TraderGary
Trusted Member
- Apr 12, 2012
- 3,059
- 58
- 48
Yeah, smallish town and my internet is bare bones but works for what I need and I'm the only one using it. Never goes out like the expensive 100MBps does all the time around here which costs 3 times as much.
Two full days with Fi and it looks promising. The calling issue with the caller not being able to hear that cropped right up the first day seems to be gone and is working well. (so far)
Call quality does not seem on par with Verizon tho. It could be the wifi calling feature, not sure. Seems garbled at times on my end and not sure how they hear me on their end. i made a call with the wifi turned off using Sprint and it sounded pretty good. I noticed alot of call quality complaints on the google fi forums.
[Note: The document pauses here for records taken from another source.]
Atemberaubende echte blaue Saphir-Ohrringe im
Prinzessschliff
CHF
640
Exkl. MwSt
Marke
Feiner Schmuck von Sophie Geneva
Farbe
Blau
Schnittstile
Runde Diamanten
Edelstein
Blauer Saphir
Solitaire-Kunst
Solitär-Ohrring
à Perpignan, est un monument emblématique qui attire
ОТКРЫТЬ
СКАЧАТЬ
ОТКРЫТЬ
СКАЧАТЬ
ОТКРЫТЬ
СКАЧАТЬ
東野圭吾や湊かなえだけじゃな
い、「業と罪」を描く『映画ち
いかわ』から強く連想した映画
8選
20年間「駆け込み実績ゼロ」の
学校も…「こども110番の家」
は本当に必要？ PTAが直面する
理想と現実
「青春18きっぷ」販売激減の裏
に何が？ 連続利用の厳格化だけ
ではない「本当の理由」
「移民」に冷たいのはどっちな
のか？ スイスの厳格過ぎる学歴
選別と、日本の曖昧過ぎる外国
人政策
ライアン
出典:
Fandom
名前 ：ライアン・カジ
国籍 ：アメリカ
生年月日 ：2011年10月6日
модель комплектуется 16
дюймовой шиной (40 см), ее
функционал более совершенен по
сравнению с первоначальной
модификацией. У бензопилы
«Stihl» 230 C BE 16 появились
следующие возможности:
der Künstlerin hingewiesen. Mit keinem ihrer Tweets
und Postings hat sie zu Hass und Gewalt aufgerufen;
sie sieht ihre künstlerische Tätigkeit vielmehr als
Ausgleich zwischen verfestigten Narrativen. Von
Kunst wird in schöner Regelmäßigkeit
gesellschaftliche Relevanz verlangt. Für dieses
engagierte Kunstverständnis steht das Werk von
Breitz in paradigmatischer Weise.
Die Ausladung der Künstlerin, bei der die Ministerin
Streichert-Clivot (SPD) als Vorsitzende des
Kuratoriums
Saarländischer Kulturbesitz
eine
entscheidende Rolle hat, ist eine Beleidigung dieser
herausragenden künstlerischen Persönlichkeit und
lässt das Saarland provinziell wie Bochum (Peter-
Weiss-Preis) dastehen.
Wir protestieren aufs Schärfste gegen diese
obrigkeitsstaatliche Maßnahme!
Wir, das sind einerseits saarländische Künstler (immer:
. I like it so far and hoping it will work out ok.
Is there any downside to turning off wifi to make a call when at home? tried it both ways and it seems clearer on the LTE.
I have no problem with WiFi call quality from home. Calls are never garbled and always seem quite intelligible. But then I have consistently fast and reliable WiFi. When home I cannot compare with LTE as I have no LTE signal inside my house. I'm at lake level with hills between me and cell towers.
About the only time I use LTE is when making calls while in the car. (I have hands free calling in the car.) I've never had a problem with call quality while in the car. It's interesting that when I start down my driveway, as I start to lose LTE, my home WiFi transparently takes over my calls and I cannot tell when WiFi calling takes over. I can't detect a difference in call quality.
Since you are using "Signal Spy" you can watch your phone as you're driving and get close to home and you can see when WiFi takes over. You could make that experiment with someone and see if you or they can hear a difference in call quality.